#### Items from a data source:
======
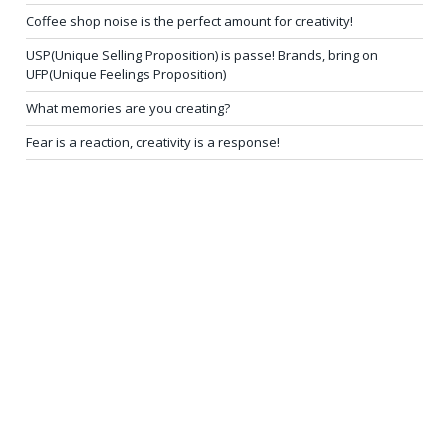
Coffee shop noise is the perfect amount for creativity!
USP(Unique Selling Proposition) is passe! Brands, bring on
UFP(Unique Feelings Proposition)
What memories are you creating?
Fear is a reaction, creativity is a response!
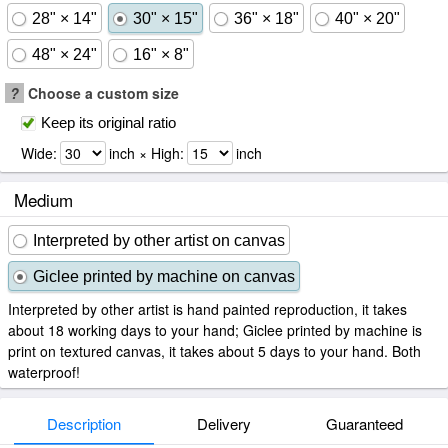
28" × 14"
30" × 15"
36" × 18"
40" × 20"
48" × 24"
16" × 8"
?
Choose a custom size
Keep its original ratio
Wide:
inch × High:
inch
Medium
Interpreted by other artist on canvas
Giclee printed by machine on canvas
Interpreted by other artist is hand painted reproduction, it takes
about 18 working days to your hand; Giclee printed by machine is
print on textured canvas, it takes about 5 days to your hand. Both
waterproof!
Description
Delivery
Guaranteed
======
Find the word "your" in the entries and show each line where it is found.

#### RESPONSE BOX:
about 18 working days to your hand; Giclee printed by machine is
print on textured canvas, it takes about 5 days to your hand. Both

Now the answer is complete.